— Begin Source extract —

CAI English 3500: Applied Writing

Spring 2005

Eng 3500-01            
PH 300                  
MWF 8:00-8:55

Instructor:  Maria A. Clayton 

PH 329 (MTSU Box 70); faculty mailbox located in PH 303 
E-mail address: mclayton@.mtsu.edu  
Phone: 898-2585 (office); 849-8369 (home; no calls after 10:00 p.m., please). You may leave a message on my answering machines, but you must try to catch me at another time to insure I received the information.

To learn more about your instructor, access About the Instructor.

Office Hours:

MWF 9:00-2:00 p.m.; other times by appointment 
Be sure to let me know you need to see me, so your trip is not wasted. 

Please Note:  Students with disabilities that affect classroom performance must inform the instructor and provide certification form the Office of Disabled Student Services (898-2783), so arrangements can be made as soon as possible to accommodate their difficulties.

Syllabus Contents

Texts & Materials Course Requirements Course Policies
Course Objectives Grades Writing Center



Texts and Materials:

Kirscht, Judy, and Mark Schlenz, eds. Engaging Inquiry: Research and Writing in the Disciplines. Prentice Hall, 2002.

— End Source extract —
— Begin Data segment —

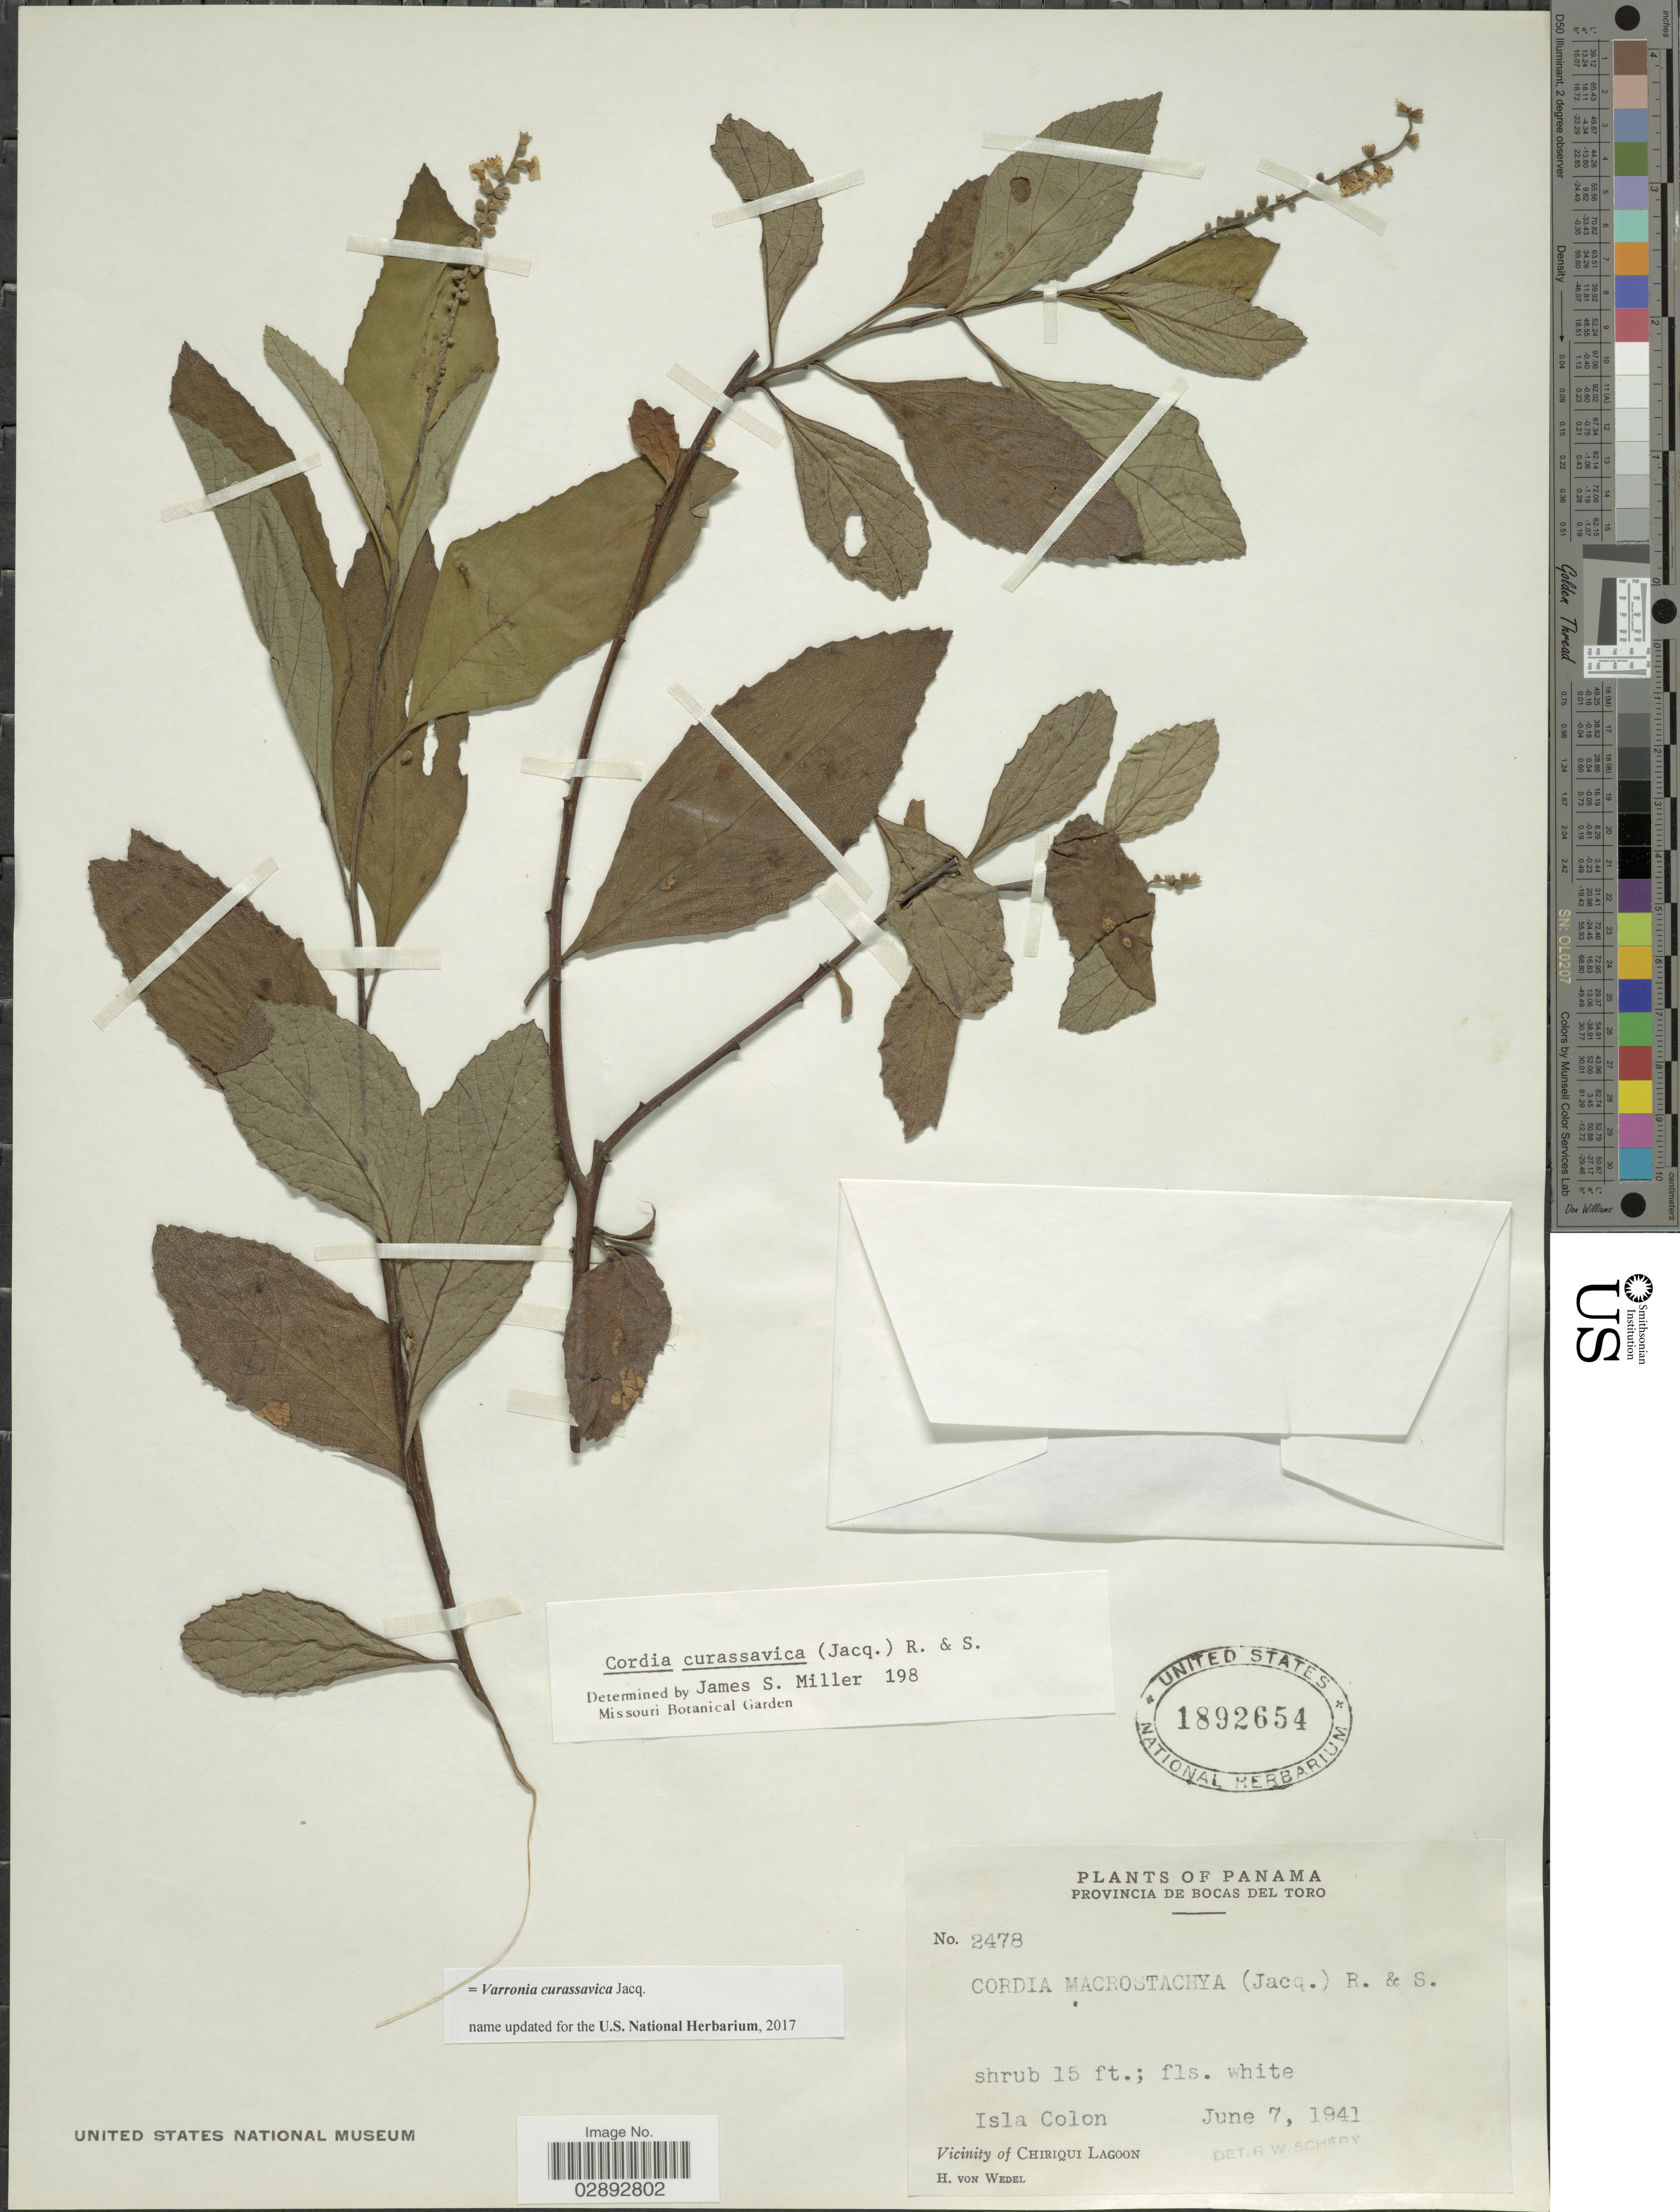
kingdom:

— End Data segment —

• [Goal A] Name every section listed under "Syllabus Contents" in the course syllabus.
• [Goal B] Pick up the course syllabus after its final line and keep writing it.

• [Written response A]
Texts & Materials
Course Requirements
Course Policies
Course Objectives
Grades
Writing Center

• [Written response B]
Lunsford, Andrea A. Easy Writer: A Pocket Guide. 2nd ed. Boston: Bedford/St. Martin's, 2002. 

Loose-leaf Folder of your choice which includes a hard copy of your syllabus and schedule

3-1/2," formatted, high density floppy disk to keep a record of all your work (you will also want to save your work to your own PC and/or another disk in case of loss, etc.)

One two-pocket folder for your Writing Portfolio 

Internet access and e-mail access through our D2L course website. Make a habit of checking email and announcements on the website regularly, three to four times a week, particularly during times of unavoidable absences and when you are in the process of sharing information with your peer group.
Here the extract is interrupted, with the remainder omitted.